At sites of fire-damaged homes, the drone first took a panoramic photo, then flew a programmed grid pattern, capturing video while going back and forth above the area in the manner of a tractor plowing a field, Schapelhouman said. The result, he wrote in a statement, was "a zoom-in, zoom-out, 360-degree, stitched-together aerial mosaic." The Menlo fire district's drones were in use Aug. 3 through Aug. 5.
Menlo Park drone pilots also examined the aftermath of the Santa Rosa fire in 2017 in a similar manner, but having help from Redding City Hall this time around allowed pilots to concentrate on flying and leave data handling to the experts, Schapelhouman said. The result, he said, was a collaboration and partnership that led to more efficient and focused use of pilots' time.
The drone users encountered just one instance of a civilian trying to use a drone to enter the airspace above the damaged areas. That drone was detected because fire district pilots use software that alerts them to such attempts, Schapelhouman said.
That drone never actually had a chance to enter the restricted airspace. Some drones sold to civilians, including this one, Schapelhouman said, are equipped with software that prevents them from flying in areas digitally cordoned off by temporary flight restrictions, one of which was in effect during the mapping operations.

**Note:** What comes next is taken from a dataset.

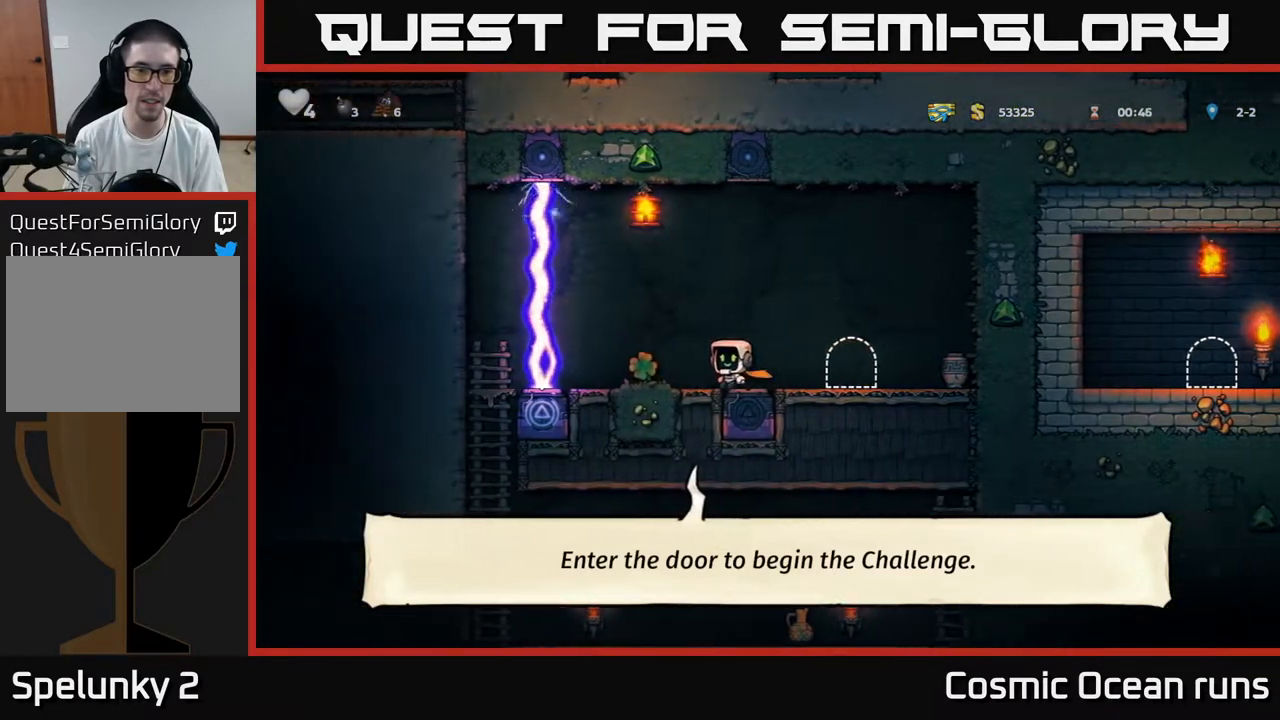
{"buttons": [], "left_stick": "center", "right_stick": "center", "events": [[100, "DPAD_LEFT", "up"]]}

Since establishing a drone crew in 2014, the Menlo Park district has been a pioneer in the use of these aircraft by a firefighting agency. Over the years, Menlo Park pilots have flown over hazardous materials incidents, flooded areas and water rescues in addition to active fires and burned areas.
A next step, coming later this year for the Menlo Park district's 17-member drone operations team, is a specialized van for its aircraft and operators, Schapelhouman said.

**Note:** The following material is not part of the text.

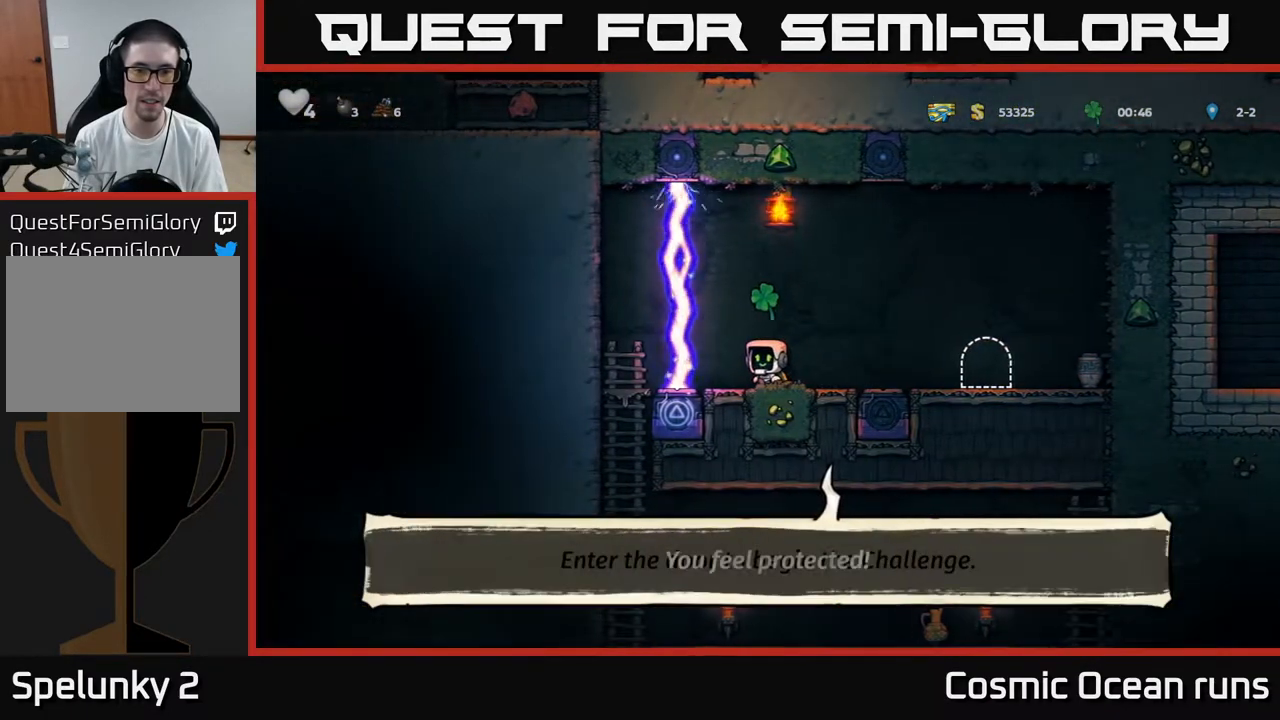
{"buttons": [], "left_stick": "center", "right_stick": "center", "events": []}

The district is also talking with the state's Department of Transportation about constructing a drone "nest" on a pedestal inaccessible to the public, but in the vicinity of the Dumbarton Bridge that connects Menlo Park to Fremont.
The idea, Schapelhouman said, is to launch the drone when there's an accident on the bridge so as to give first responders a view of the situation. "It would let us gauge the depth of the response a lot better than a phone call through a dispatcher (reporting) what somebody has said," Schapelhouman said.
The Dumbarton Bridge, he said, is a specific challenge in that there are "a lot of wrecks out there"; it's located over water; it's not regularly patrolled by law enforcement; and once committed, firefighting vehicles have to drive all the way across, turn around in Fremont and drive back, a trip that can last between 30 and 90 minutes.